- **Exercise instructions**:
Reproduce word for word, from the entries below, the line with "focal_mm: 300", the line with "exposure_s: 1/20", and every line between them, and nothing more.

- **Extracted material**:
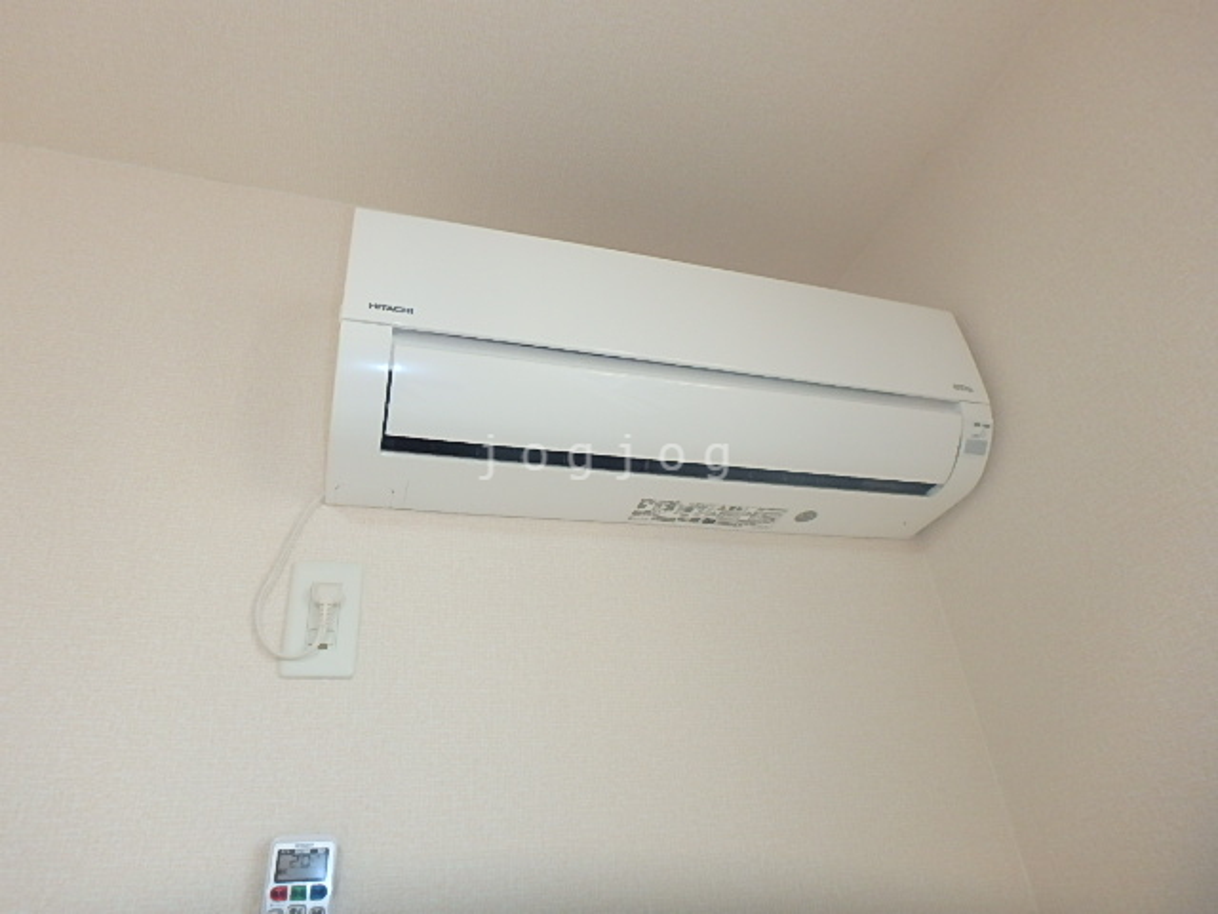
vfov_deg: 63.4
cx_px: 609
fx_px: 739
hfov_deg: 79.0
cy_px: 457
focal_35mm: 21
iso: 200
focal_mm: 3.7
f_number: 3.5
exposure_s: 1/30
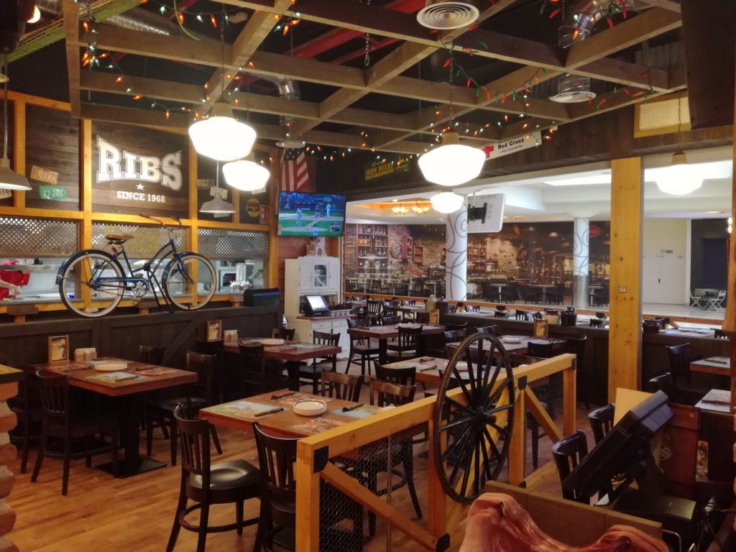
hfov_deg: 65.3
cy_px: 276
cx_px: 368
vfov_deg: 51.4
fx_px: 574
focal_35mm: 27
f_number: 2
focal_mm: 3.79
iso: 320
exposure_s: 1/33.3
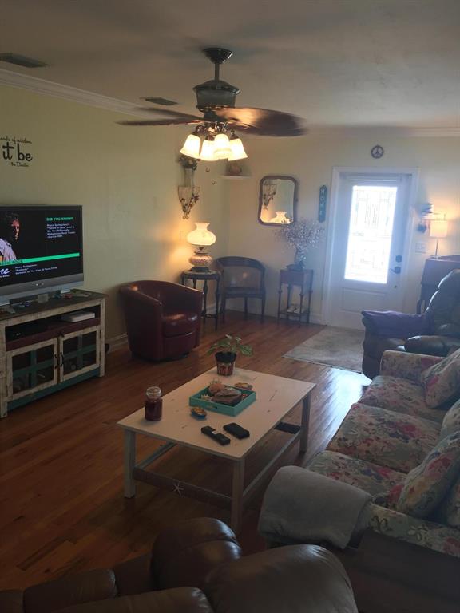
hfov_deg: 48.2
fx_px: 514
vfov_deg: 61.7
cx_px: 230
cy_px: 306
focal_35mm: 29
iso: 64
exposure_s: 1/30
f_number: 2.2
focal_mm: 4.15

--

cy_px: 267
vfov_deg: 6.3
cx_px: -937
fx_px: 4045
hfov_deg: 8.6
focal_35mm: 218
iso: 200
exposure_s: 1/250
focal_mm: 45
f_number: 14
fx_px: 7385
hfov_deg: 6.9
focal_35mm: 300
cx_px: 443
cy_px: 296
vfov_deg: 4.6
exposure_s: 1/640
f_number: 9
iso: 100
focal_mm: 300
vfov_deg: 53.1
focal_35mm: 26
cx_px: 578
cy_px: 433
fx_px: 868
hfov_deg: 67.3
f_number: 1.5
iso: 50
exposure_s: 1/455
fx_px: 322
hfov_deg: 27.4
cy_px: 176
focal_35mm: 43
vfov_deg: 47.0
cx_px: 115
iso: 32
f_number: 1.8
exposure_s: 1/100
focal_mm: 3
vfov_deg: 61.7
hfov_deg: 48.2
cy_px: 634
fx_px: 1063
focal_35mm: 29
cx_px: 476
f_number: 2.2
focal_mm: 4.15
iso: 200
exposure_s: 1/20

- **Answer box**:
focal_mm: 300
vfov_deg: 53.1
focal_35mm: 26
cx_px: 578
cy_px: 433
fx_px: 868
hfov_deg: 67.3
f_number: 1.5
iso: 50
exposure_s: 1/455
fx_px: 322
hfov_deg: 27.4
cy_px: 176
focal_35mm: 43
vfov_deg: 47.0
cx_px: 115
iso: 32
f_number: 1.8
exposure_s: 1/100
focal_mm: 3
vfov_deg: 61.7
hfov_deg: 48.2
cy_px: 634
fx_px: 1063
focal_35mm: 29
cx_px: 476
f_number: 2.2
focal_mm: 4.15
iso: 200
exposure_s: 1/20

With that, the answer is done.